**Exercise requirements:** Please transcribe the data that follows without the pictures, keeping every word the same.

**** Records for the task

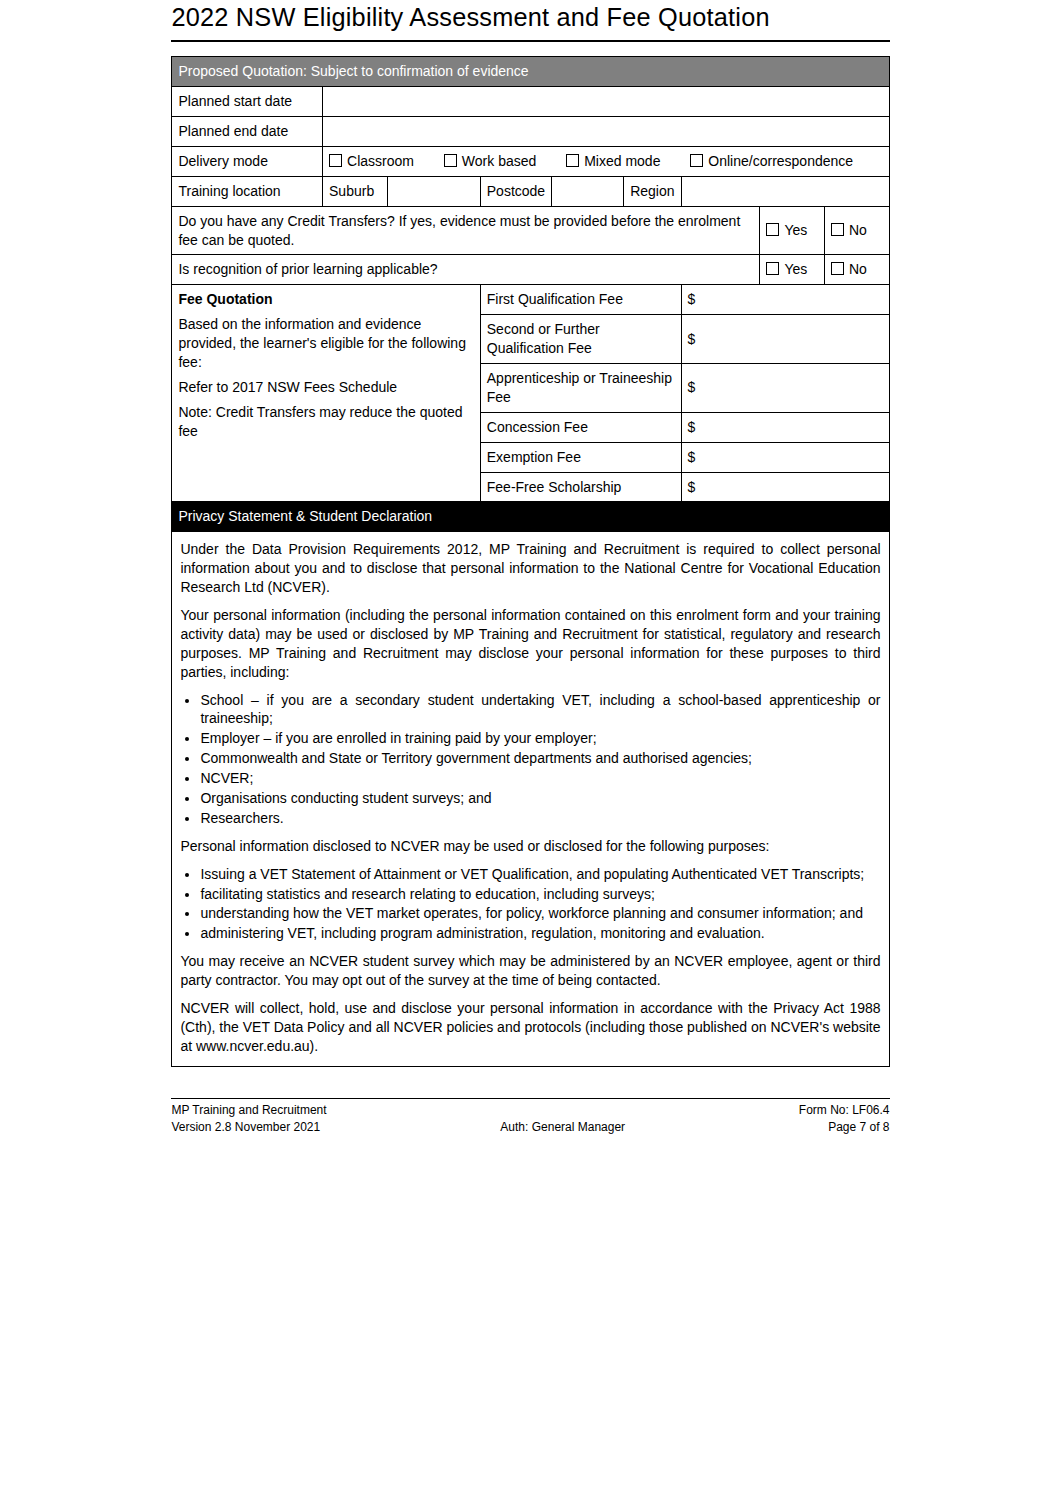2022 NSW Eligibility Assessment and Fee Quotation
| Proposed Quotation: Subject to confirmation of evidence |
| Planned start date | |
| Planned end date | |
| Delivery mode | Classroom Work based Mixed mode Online/correspondence |
| Training location | Suburb | | Postcode | | Region | |
| Do you have any Credit Transfers? If yes, evidence must be provided before the enrolment fee can be quoted. | Yes | No |
| Is recognition of prior learning applicable? | Yes | No |
| Fee Quotation Based on the information and evidence provided, the learner's eligible for the following fee: Refer to 2017 NSW Fees Schedule Note: Credit Transfers may reduce the quoted fee | First Qualification Fee | $ |
| Second or Further Qualification Fee | $ |
| Apprenticeship or Traineeship Fee | $ |
| Concession Fee | $ |
| Exemption Fee | $ |
| Fee-Free Scholarship | $ |
| Privacy Statement & Student Declaration |
Under the Data Provision Requirements 2012, MP Training and Recruitment is required to collect personal information about you and to disclose that personal information to the National Centre for Vocational Education Research Ltd (NCVER).
Your personal information (including the personal information contained on this enrolment form and your training activity data) may be used or disclosed by MP Training and Recruitment for statistical, regulatory and research purposes. MP Training and Recruitment may disclose your personal information for these purposes to third parties, including:
School – if you are a secondary student undertaking VET, including a school-based apprenticeship or traineeship;
Employer – if you are enrolled in training paid by your employer;
Commonwealth and State or Territory government departments and authorised agencies;
NCVER;
Organisations conducting student surveys; and
Researchers.
Personal information disclosed to NCVER may be used or disclosed for the following purposes:
Issuing a VET Statement of Attainment or VET Qualification, and populating Authenticated VET Transcripts;
facilitating statistics and research relating to education, including surveys;
understanding how the VET market operates, for policy, workforce planning and consumer information; and
administering VET, including program administration, regulation, monitoring and evaluation.
You may receive an NCVER student survey which may be administered by an NCVER employee, agent or third party contractor. You may opt out of the survey at the time of being contacted.
NCVER will collect, hold, use and disclose your personal information in accordance with the Privacy Act 1988 (Cth), the VET Data Policy and all NCVER policies and protocols (including those published on NCVER's website at www.ncver.edu.au).
MP Training and Recruitment
Version 2.8 November 2021
Auth: General Manager
Form No: LF06.4
Page 7 of 8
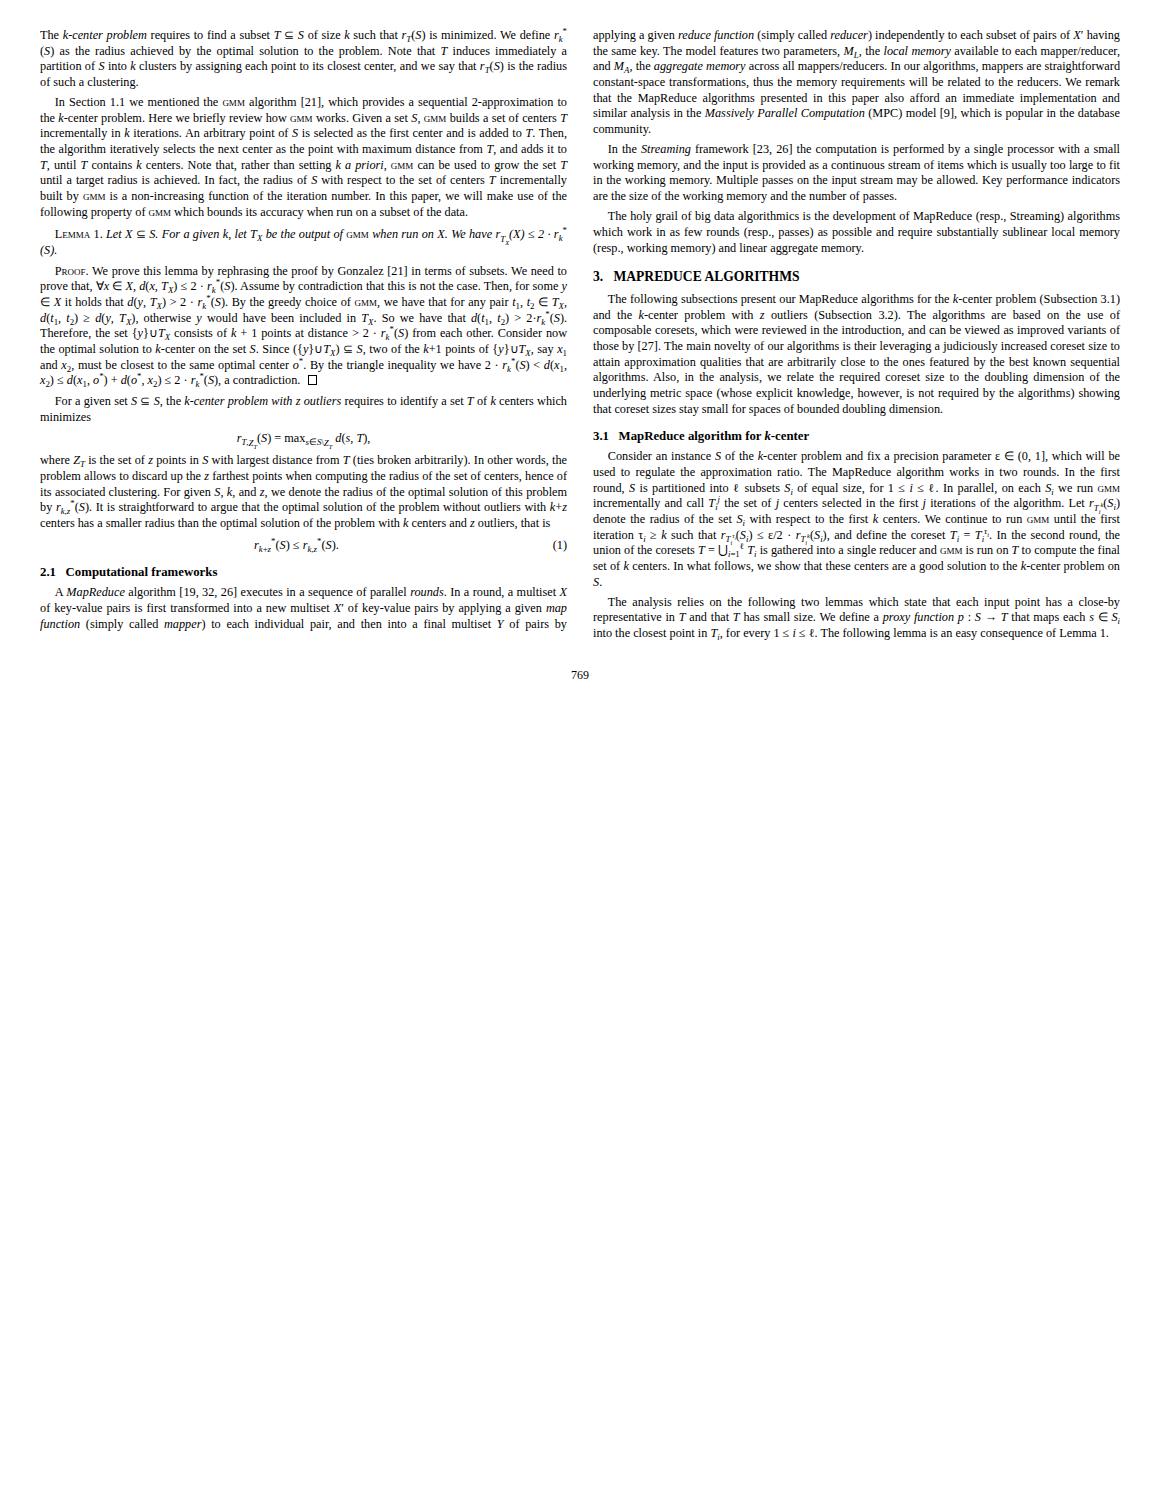The k-center problem requires to find a subset T ⊆ S of size k such that rT(S) is minimized. We define rk*(S) as the radius achieved by the optimal solution to the problem. Note that T induces immediately a partition of S into k clusters by assigning each point to its closest center, and we say that rT(S) is the radius of such a clustering.
In Section 1.1 we mentioned the gmm algorithm [21], which provides a sequential 2-approximation to the k-center problem. Here we briefly review how gmm works. Given a set S, gmm builds a set of centers T incrementally in k iterations. An arbitrary point of S is selected as the first center and is added to T. Then, the algorithm iteratively selects the next center as the point with maximum distance from T, and adds it to T, until T contains k centers. Note that, rather than setting k a priori, gmm can be used to grow the set T until a target radius is achieved. In fact, the radius of S with respect to the set of centers T incrementally built by gmm is a non-increasing function of the iteration number. In this paper, we will make use of the following property of gmm which bounds its accuracy when run on a subset of the data.
Lemma 1. Let X ⊆ S. For a given k, let TX be the output of gmm when run on X. We have rTX(X) ≤ 2 · rk*(S).
Proof. We prove this lemma by rephrasing the proof by Gonzalez [21] in terms of subsets. We need to prove that, ∀x ∈ X, d(x, TX) ≤ 2 · rk*(S). Assume by contradiction that this is not the case. Then, for some y ∈ X it holds that d(y, TX) > 2 · rk*(S). By the greedy choice of gmm, we have that for any pair t1, t2 ∈ TX, d(t1, t2) ≥ d(y, TX), otherwise y would have been included in TX. So we have that d(t1, t2) > 2·rk*(S). Therefore, the set {y}∪TX consists of k + 1 points at distance > 2 · rk*(S) from each other. Consider now the optimal solution to k-center on the set S. Since ({y}∪TX) ⊆ S, two of the k+1 points of {y}∪TX, say x1 and x2, must be closest to the same optimal center o*. By the triangle inequality we have 2 · rk*(S) < d(x1, x2) ≤ d(x1, o*) + d(o*, x2) ≤ 2 · rk*(S), a contradiction.
For a given set S ⊆ S, the k-center problem with z outliers requires to identify a set T of k centers which minimizes
rT,ZT(S) = maxs∈S\ZT d(s, T),
where ZT is the set of z points in S with largest distance from T (ties broken arbitrarily). In other words, the problem allows to discard up the z farthest points when computing the radius of the set of centers, hence of its associated clustering. For given S, k, and z, we denote the radius of the optimal solution of this problem by rk,z*(S). It is straightforward to argue that the optimal solution of the problem without outliers with k+z centers has a smaller radius than the optimal solution of the problem with k centers and z outliers, that is
(1)
rk+z*(S) ≤ rk,z*(S).
2.1 Computational frameworks
A MapReduce algorithm [19, 32, 26] executes in a sequence of parallel rounds. In a round, a multiset X of key-value pairs is first transformed into a new multiset X′ of key-value pairs by applying a given map function (simply called mapper) to each individual pair, and then into a final multiset Y of pairs by applying a given reduce function (simply called reducer) independently to each subset of pairs of X′ having the same key. The model features two parameters, ML, the local memory available to each mapper/reducer, and MA, the aggregate memory across all mappers/reducers. In our algorithms, mappers are straightforward constant-space transformations, thus the memory requirements will be related to the reducers. We remark that the MapReduce algorithms presented in this paper also afford an immediate implementation and similar analysis in the Massively Parallel Computation (MPC) model [9], which is popular in the database community.
In the Streaming framework [23, 26] the computation is performed by a single processor with a small working memory, and the input is provided as a continuous stream of items which is usually too large to fit in the working memory. Multiple passes on the input stream may be allowed. Key performance indicators are the size of the working memory and the number of passes.
The holy grail of big data algorithmics is the development of MapReduce (resp., Streaming) algorithms which work in as few rounds (resp., passes) as possible and require substantially sublinear local memory (resp., working memory) and linear aggregate memory.
3. MAPREDUCE ALGORITHMS
The following subsections present our MapReduce algorithms for the k-center problem (Subsection 3.1) and the k-center problem with z outliers (Subsection 3.2). The algorithms are based on the use of composable coresets, which were reviewed in the introduction, and can be viewed as improved variants of those by [27]. The main novelty of our algorithms is their leveraging a judiciously increased coreset size to attain approximation qualities that are arbitrarily close to the ones featured by the best known sequential algorithms. Also, in the analysis, we relate the required coreset size to the doubling dimension of the underlying metric space (whose explicit knowledge, however, is not required by the algorithms) showing that coreset sizes stay small for spaces of bounded doubling dimension.
3.1 MapReduce algorithm for k-center
Consider an instance S of the k-center problem and fix a precision parameter ε ∈ (0, 1], which will be used to regulate the approximation ratio. The MapReduce algorithm works in two rounds. In the first round, S is partitioned into ℓ subsets Si of equal size, for 1 ≤ i ≤ ℓ. In parallel, on each Si we run gmm incrementally and call Tij the set of j centers selected in the first j iterations of the algorithm. Let rTik(Si) denote the radius of the set Si with respect to the first k centers. We continue to run gmm until the first iteration τi ≥ k such that rTiτi(Si) ≤ ε/2 · rTik(Si), and define the coreset Ti = Tiτi. In the second round, the union of the coresets T = ⋃i=1ℓ Ti is gathered into a single reducer and gmm is run on T to compute the final set of k centers. In what follows, we show that these centers are a good solution to the k-center problem on S.
The analysis relies on the following two lemmas which state that each input point has a close-by representative in T and that T has small size. We define a proxy function p : S → T that maps each s ∈ Si into the closest point in Ti, for every 1 ≤ i ≤ ℓ. The following lemma is an easy consequence of Lemma 1.
769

********

**Task answer:**
2022 NSW Eligibility Assessment and Fee Quotation
| Proposed Quotation: Subject to confirmation of evidence |
| Planned start date | |
| Planned end date | |
| Delivery mode | Classroom Work based Mixed mode Online/correspondence |
| Training location | Suburb | | Postcode | | Region | |
| Do you have any Credit Transfers? If yes, evidence must be provided before the enrolment fee can be quoted. | Yes | No |
| Is recognition of prior learning applicable? | Yes | No |
| Fee Quotation Based on the information and evidence provided, the learner's eligible for the following fee: Refer to 2017 NSW Fees Schedule Note: Credit Transfers may reduce the quoted fee | First Qualification Fee | $ |
| Second or Further Qualification Fee | $ |
| Apprenticeship or Traineeship Fee | $ |
| Concession Fee | $ |
| Exemption Fee | $ |
| Fee-Free Scholarship | $ |
| Privacy Statement & Student Declaration |
Under the Data Provision Requirements 2012, MP Training and Recruitment is required to collect personal information about you and to disclose that personal information to the National Centre for Vocational Education Research Ltd (NCVER).
Your personal information (including the personal information contained on this enrolment form and your training activity data) may be used or disclosed by MP Training and Recruitment for statistical, regulatory and research purposes. MP Training and Recruitment may disclose your personal information for these purposes to third parties, including:
School – if you are a secondary student undertaking VET, including a school-based apprenticeship or traineeship;
Employer – if you are enrolled in training paid by your employer;
Commonwealth and State or Territory government departments and authorised agencies;
NCVER;
Organisations conducting student surveys; and
Researchers.
Personal information disclosed to NCVER may be used or disclosed for the following purposes:
Issuing a VET Statement of Attainment or VET Qualification, and populating Authenticated VET Transcripts;
facilitating statistics and research relating to education, including surveys;
understanding how the VET market operates, for policy, workforce planning and consumer information; and
administering VET, including program administration, regulation, monitoring and evaluation.
You may receive an NCVER student survey which may be administered by an NCVER employee, agent or third party contractor. You may opt out of the survey at the time of being contacted.
NCVER will collect, hold, use and disclose your personal information in accordance with the Privacy Act 1988 (Cth), the VET Data Policy and all NCVER policies and protocols (including those published on NCVER's website at www.ncver.edu.au).
MP Training and Recruitment
Version 2.8 November 2021
Auth: General Manager
Form No: LF06.4
Page 7 of 8
The k-center problem requires to find a subset T ⊆ S of size k such that rT(S) is minimized. We define rk*(S) as the radius achieved by the optimal solution to the problem. Note that T induces immediately a partition of S into k clusters by assigning each point to its closest center, and we say that rT(S) is the radius of such a clustering.
In Section 1.1 we mentioned the gmm algorithm [21], which provides a sequential 2-approximation to the k-center problem. Here we briefly review how gmm works. Given a set S, gmm builds a set of centers T incrementally in k iterations. An arbitrary point of S is selected as the first center and is added to T. Then, the algorithm iteratively selects the next center as the point with maximum distance from T, and adds it to T, until T contains k centers. Note that, rather than setting k a priori, gmm can be used to grow the set T until a target radius is achieved. In fact, the radius of S with respect to the set of centers T incrementally built by gmm is a non-increasing function of the iteration number. In this paper, we will make use of the following property of gmm which bounds its accuracy when run on a subset of the data.
Lemma 1. Let X ⊆ S. For a given k, let TX be the output of gmm when run on X. We have rTX(X) ≤ 2 · rk*(S).
Proof. We prove this lemma by rephrasing the proof by Gonzalez [21] in terms of subsets. We need to prove that, ∀x ∈ X, d(x, TX) ≤ 2 · rk*(S). Assume by contradiction that this is not the case. Then, for some y ∈ X it holds that d(y, TX) > 2 · rk*(S). By the greedy choice of gmm, we have that for any pair t1, t2 ∈ TX, d(t1, t2) ≥ d(y, TX), otherwise y would have been included in TX. So we have that d(t1, t2) > 2·rk*(S). Therefore, the set {y}∪TX consists of k + 1 points at distance > 2 · rk*(S) from each other. Consider now the optimal solution to k-center on the set S. Since ({y}∪TX) ⊆ S, two of the k+1 points of {y}∪TX, say x1 and x2, must be closest to the same optimal center o*. By the triangle inequality we have 2 · rk*(S) < d(x1, x2) ≤ d(x1, o*) + d(o*, x2) ≤ 2 · rk*(S), a contradiction.
For a given set S ⊆ S, the k-center problem with z outliers requires to identify a set T of k centers which minimizes
rT,ZT(S) = maxs∈S\ZT d(s, T),
where ZT is the set of z points in S with largest distance from T (ties broken arbitrarily). In other words, the problem allows to discard up the z farthest points when computing the radius of the set of centers, hence of its associated clustering. For given S, k, and z, we denote the radius of the optimal solution of this problem by rk,z*(S). It is straightforward to argue that the optimal solution of the problem without outliers with k+z centers has a smaller radius than the optimal solution of the problem with k centers and z outliers, that is
(1)
rk+z*(S) ≤ rk,z*(S).
2.1 Computational frameworks
A MapReduce algorithm [19, 32, 26] executes in a sequence of parallel rounds. In a round, a multiset X of key-value pairs is first transformed into a new multiset X′ of key-value pairs by applying a given map function (simply called mapper) to each individual pair, and then into a final multiset Y of pairs by applying a given reduce function (simply called reducer) independently to each subset of pairs of X′ having the same key. The model features two parameters, ML, the local memory available to each mapper/reducer, and MA, the aggregate memory across all mappers/reducers. In our algorithms, mappers are straightforward constant-space transformations, thus the memory requirements will be related to the reducers. We remark that the MapReduce algorithms presented in this paper also afford an immediate implementation and similar analysis in the Massively Parallel Computation (MPC) model [9], which is popular in the database community.
In the Streaming framework [23, 26] the computation is performed by a single processor with a small working memory, and the input is provided as a continuous stream of items which is usually too large to fit in the working memory. Multiple passes on the input stream may be allowed. Key performance indicators are the size of the working memory and the number of passes.
The holy grail of big data algorithmics is the development of MapReduce (resp., Streaming) algorithms which work in as few rounds (resp., passes) as possible and require substantially sublinear local memory (resp., working memory) and linear aggregate memory.
3. MAPREDUCE ALGORITHMS
The following subsections present our MapReduce algorithms for the k-center problem (Subsection 3.1) and the k-center problem with z outliers (Subsection 3.2). The algorithms are based on the use of composable coresets, which were reviewed in the introduction, and can be viewed as improved variants of those by [27]. The main novelty of our algorithms is their leveraging a judiciously increased coreset size to attain approximation qualities that are arbitrarily close to the ones featured by the best known sequential algorithms. Also, in the analysis, we relate the required coreset size to the doubling dimension of the underlying metric space (whose explicit knowledge, however, is not required by the algorithms) showing that coreset sizes stay small for spaces of bounded doubling dimension.
3.1 MapReduce algorithm for k-center
Consider an instance S of the k-center problem and fix a precision parameter ε ∈ (0, 1], which will be used to regulate the approximation ratio. The MapReduce algorithm works in two rounds. In the first round, S is partitioned into ℓ subsets Si of equal size, for 1 ≤ i ≤ ℓ. In parallel, on each Si we run gmm incrementally and call Tij the set of j centers selected in the first j iterations of the algorithm. Let rTik(Si) denote the radius of the set Si with respect to the first k centers. We continue to run gmm until the first iteration τi ≥ k such that rTiτi(Si) ≤ ε/2 · rTik(Si), and define the coreset Ti = Tiτi. In the second round, the union of the coresets T = ⋃i=1ℓ Ti is gathered into a single reducer and gmm is run on T to compute the final set of k centers. In what follows, we show that these centers are a good solution to the k-center problem on S.
The analysis relies on the following two lemmas which state that each input point has a close-by representative in T and that T has small size. We define a proxy function p : S → T that maps each s ∈ Si into the closest point in Ti, for every 1 ≤ i ≤ ℓ. The following lemma is an easy consequence of Lemma 1.
769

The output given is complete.